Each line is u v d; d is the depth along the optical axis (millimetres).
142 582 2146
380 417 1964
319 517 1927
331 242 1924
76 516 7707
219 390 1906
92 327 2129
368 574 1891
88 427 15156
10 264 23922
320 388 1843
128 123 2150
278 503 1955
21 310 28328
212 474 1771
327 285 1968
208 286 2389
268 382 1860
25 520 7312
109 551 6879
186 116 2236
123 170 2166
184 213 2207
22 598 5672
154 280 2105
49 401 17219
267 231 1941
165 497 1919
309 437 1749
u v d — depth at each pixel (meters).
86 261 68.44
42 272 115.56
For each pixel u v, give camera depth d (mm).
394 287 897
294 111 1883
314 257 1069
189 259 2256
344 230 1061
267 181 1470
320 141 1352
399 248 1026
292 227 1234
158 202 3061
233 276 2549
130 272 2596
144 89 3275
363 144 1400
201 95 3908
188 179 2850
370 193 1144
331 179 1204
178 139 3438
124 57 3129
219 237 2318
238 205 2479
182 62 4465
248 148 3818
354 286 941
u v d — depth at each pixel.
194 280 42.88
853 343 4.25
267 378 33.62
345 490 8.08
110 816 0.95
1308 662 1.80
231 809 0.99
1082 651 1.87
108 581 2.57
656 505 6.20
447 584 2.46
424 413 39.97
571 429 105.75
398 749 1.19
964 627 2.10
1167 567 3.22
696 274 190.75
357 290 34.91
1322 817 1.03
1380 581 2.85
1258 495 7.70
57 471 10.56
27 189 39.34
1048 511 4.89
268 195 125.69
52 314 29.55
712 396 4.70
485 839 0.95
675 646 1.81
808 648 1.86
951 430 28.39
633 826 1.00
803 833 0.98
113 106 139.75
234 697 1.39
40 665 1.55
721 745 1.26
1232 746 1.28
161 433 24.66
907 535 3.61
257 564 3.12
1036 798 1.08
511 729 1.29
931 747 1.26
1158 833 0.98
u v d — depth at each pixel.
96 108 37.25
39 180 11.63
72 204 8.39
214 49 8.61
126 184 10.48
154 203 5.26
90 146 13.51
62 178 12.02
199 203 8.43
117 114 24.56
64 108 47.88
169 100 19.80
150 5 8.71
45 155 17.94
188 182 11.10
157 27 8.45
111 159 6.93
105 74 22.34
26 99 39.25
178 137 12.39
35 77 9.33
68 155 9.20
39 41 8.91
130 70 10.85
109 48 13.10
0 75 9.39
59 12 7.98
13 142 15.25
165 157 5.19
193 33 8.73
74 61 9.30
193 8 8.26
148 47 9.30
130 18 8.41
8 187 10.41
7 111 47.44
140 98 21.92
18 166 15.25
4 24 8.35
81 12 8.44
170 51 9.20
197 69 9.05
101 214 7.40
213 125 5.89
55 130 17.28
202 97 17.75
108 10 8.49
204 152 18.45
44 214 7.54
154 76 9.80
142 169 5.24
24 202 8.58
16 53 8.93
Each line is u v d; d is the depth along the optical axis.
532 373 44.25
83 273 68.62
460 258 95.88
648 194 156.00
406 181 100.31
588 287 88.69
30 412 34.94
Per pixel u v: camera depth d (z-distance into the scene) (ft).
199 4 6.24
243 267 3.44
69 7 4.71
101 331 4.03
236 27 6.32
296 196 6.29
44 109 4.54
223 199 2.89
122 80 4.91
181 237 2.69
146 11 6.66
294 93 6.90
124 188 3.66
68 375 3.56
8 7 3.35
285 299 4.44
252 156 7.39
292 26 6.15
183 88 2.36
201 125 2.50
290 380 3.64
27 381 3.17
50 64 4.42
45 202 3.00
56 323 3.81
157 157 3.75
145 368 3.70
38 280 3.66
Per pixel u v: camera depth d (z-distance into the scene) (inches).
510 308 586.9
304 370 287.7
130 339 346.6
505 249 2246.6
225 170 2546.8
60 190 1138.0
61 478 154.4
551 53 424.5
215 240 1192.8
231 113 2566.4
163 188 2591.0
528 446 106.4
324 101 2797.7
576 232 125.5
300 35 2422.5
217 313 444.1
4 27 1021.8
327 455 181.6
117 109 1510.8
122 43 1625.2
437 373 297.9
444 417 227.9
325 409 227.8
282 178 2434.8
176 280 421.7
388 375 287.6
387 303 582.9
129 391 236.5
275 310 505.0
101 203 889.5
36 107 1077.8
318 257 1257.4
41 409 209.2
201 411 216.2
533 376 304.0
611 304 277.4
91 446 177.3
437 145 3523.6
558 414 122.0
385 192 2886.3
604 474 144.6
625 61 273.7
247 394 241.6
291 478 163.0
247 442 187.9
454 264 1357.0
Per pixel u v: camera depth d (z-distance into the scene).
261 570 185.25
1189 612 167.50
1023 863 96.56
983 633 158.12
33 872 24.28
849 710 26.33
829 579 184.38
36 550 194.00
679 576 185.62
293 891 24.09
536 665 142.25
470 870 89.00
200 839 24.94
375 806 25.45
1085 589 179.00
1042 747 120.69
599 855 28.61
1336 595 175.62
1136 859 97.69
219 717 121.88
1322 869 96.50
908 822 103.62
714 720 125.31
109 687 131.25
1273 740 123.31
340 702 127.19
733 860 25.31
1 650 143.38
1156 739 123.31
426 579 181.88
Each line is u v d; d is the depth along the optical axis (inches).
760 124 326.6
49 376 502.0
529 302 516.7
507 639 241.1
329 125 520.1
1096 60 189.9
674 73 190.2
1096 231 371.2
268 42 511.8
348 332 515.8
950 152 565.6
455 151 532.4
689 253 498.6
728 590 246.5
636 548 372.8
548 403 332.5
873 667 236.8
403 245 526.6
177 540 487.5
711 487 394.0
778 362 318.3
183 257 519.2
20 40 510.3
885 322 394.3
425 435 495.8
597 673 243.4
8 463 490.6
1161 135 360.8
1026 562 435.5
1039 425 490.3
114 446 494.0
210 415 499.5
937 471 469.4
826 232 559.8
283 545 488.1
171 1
————
* **ASSIGNED TASK**:
An exact restatement of the data above is required.

* **ANSWER FOR THIS EXERCISE**:
Each line is u v d; d is the depth along the optical axis (millimetres).
142 582 2146
380 417 1964
319 517 1927
331 242 1924
76 516 7707
219 390 1906
92 327 2129
368 574 1891
88 427 15156
10 264 23922
320 388 1843
128 123 2150
278 503 1955
21 310 28328
212 474 1771
327 285 1968
208 286 2389
268 382 1860
25 520 7312
109 551 6879
186 116 2236
123 170 2166
184 213 2207
22 598 5672
154 280 2105
49 401 17219
267 231 1941
165 497 1919
309 437 1749
u v d — depth at each pixel (meters).
86 261 68.44
42 272 115.56
For each pixel u v, give camera depth d (mm).
394 287 897
294 111 1883
314 257 1069
189 259 2256
344 230 1061
267 181 1470
320 141 1352
399 248 1026
292 227 1234
158 202 3061
233 276 2549
130 272 2596
144 89 3275
363 144 1400
201 95 3908
188 179 2850
370 193 1144
331 179 1204
178 139 3438
124 57 3129
219 237 2318
238 205 2479
182 62 4465
248 148 3818
354 286 941
u v d — depth at each pixel.
194 280 42.88
853 343 4.25
267 378 33.62
345 490 8.08
110 816 0.95
1308 662 1.80
231 809 0.99
1082 651 1.87
108 581 2.57
656 505 6.20
447 584 2.46
424 413 39.97
571 429 105.75
398 749 1.19
964 627 2.10
1167 567 3.22
696 274 190.75
357 290 34.91
1322 817 1.03
1380 581 2.85
1258 495 7.70
57 471 10.56
27 189 39.34
1048 511 4.89
268 195 125.69
52 314 29.55
712 396 4.70
485 839 0.95
675 646 1.81
808 648 1.86
951 430 28.39
633 826 1.00
803 833 0.98
113 106 139.75
234 697 1.39
40 665 1.55
721 745 1.26
1232 746 1.28
161 433 24.66
907 535 3.61
257 564 3.12
1036 798 1.08
511 729 1.29
931 747 1.26
1158 833 0.98
u v d — depth at each pixel.
96 108 37.25
39 180 11.63
72 204 8.39
214 49 8.61
126 184 10.48
154 203 5.26
90 146 13.51
62 178 12.02
199 203 8.43
117 114 24.56
64 108 47.88
169 100 19.80
150 5 8.71
45 155 17.94
188 182 11.10
157 27 8.45
111 159 6.93
105 74 22.34
26 99 39.25
178 137 12.39
35 77 9.33
68 155 9.20
39 41 8.91
130 70 10.85
109 48 13.10
0 75 9.39
59 12 7.98
13 142 15.25
165 157 5.19
193 33 8.73
74 61 9.30
193 8 8.26
148 47 9.30
130 18 8.41
8 187 10.41
7 111 47.44
140 98 21.92
18 166 15.25
4 24 8.35
81 12 8.44
170 51 9.20
197 69 9.05
101 214 7.40
213 125 5.89
55 130 17.28
202 97 17.75
108 10 8.49
204 152 18.45
44 214 7.54
154 76 9.80
142 169 5.24
24 202 8.58
16 53 8.93
Each line is u v d; d is the depth along the optical axis.
532 373 44.25
83 273 68.62
460 258 95.88
648 194 156.00
406 181 100.31
588 287 88.69
30 412 34.94
Per pixel u v: camera depth d (z-distance into the scene) (ft).
199 4 6.24
243 267 3.44
69 7 4.71
101 331 4.03
236 27 6.32
296 196 6.29
44 109 4.54
223 199 2.89
122 80 4.91
181 237 2.69
146 11 6.66
294 93 6.90
124 188 3.66
68 375 3.56
8 7 3.35
285 299 4.44
252 156 7.39
292 26 6.15
183 88 2.36
201 125 2.50
290 380 3.64
27 381 3.17
50 64 4.42
45 202 3.00
56 323 3.81
157 157 3.75
145 368 3.70
38 280 3.66
Per pixel u v: camera depth d (z-distance into the scene) (inches).
510 308 586.9
304 370 287.7
130 339 346.6
505 249 2246.6
225 170 2546.8
60 190 1138.0
61 478 154.4
551 53 424.5
215 240 1192.8
231 113 2566.4
163 188 2591.0
528 446 106.4
324 101 2797.7
576 232 125.5
300 35 2422.5
217 313 444.1
4 27 1021.8
327 455 181.6
117 109 1510.8
122 43 1625.2
437 373 297.9
444 417 227.9
325 409 227.8
282 178 2434.8
176 280 421.7
388 375 287.6
387 303 582.9
129 391 236.5
275 310 505.0
101 203 889.5
36 107 1077.8
318 257 1257.4
41 409 209.2
201 411 216.2
533 376 304.0
611 304 277.4
91 446 177.3
437 145 3523.6
558 414 122.0
385 192 2886.3
604 474 144.6
625 61 273.7
247 394 241.6
291 478 163.0
247 442 187.9
454 264 1357.0
Per pixel u v: camera depth d (z-distance into the scene).
261 570 185.25
1189 612 167.50
1023 863 96.56
983 633 158.12
33 872 24.28
849 710 26.33
829 579 184.38
36 550 194.00
679 576 185.62
293 891 24.09
536 665 142.25
470 870 89.00
200 839 24.94
375 806 25.45
1085 589 179.00
1042 747 120.69
599 855 28.61
1336 595 175.62
1136 859 97.69
219 717 121.88
1322 869 96.50
908 822 103.62
714 720 125.31
109 687 131.25
1273 740 123.31
340 702 127.19
733 860 25.31
1 650 143.38
1156 739 123.31
426 579 181.88
Each line is u v d; d is the depth along the optical axis (inches).
760 124 326.6
49 376 502.0
529 302 516.7
507 639 241.1
329 125 520.1
1096 60 189.9
674 73 190.2
1096 231 371.2
268 42 511.8
348 332 515.8
950 152 565.6
455 151 532.4
689 253 498.6
728 590 246.5
636 548 372.8
548 403 332.5
873 667 236.8
403 245 526.6
177 540 487.5
711 487 394.0
778 362 318.3
183 257 519.2
20 40 510.3
885 322 394.3
425 435 495.8
597 673 243.4
8 463 490.6
1161 135 360.8
1026 562 435.5
1039 425 490.3
114 446 494.0
210 415 499.5
937 471 469.4
826 232 559.8
283 545 488.1
171 1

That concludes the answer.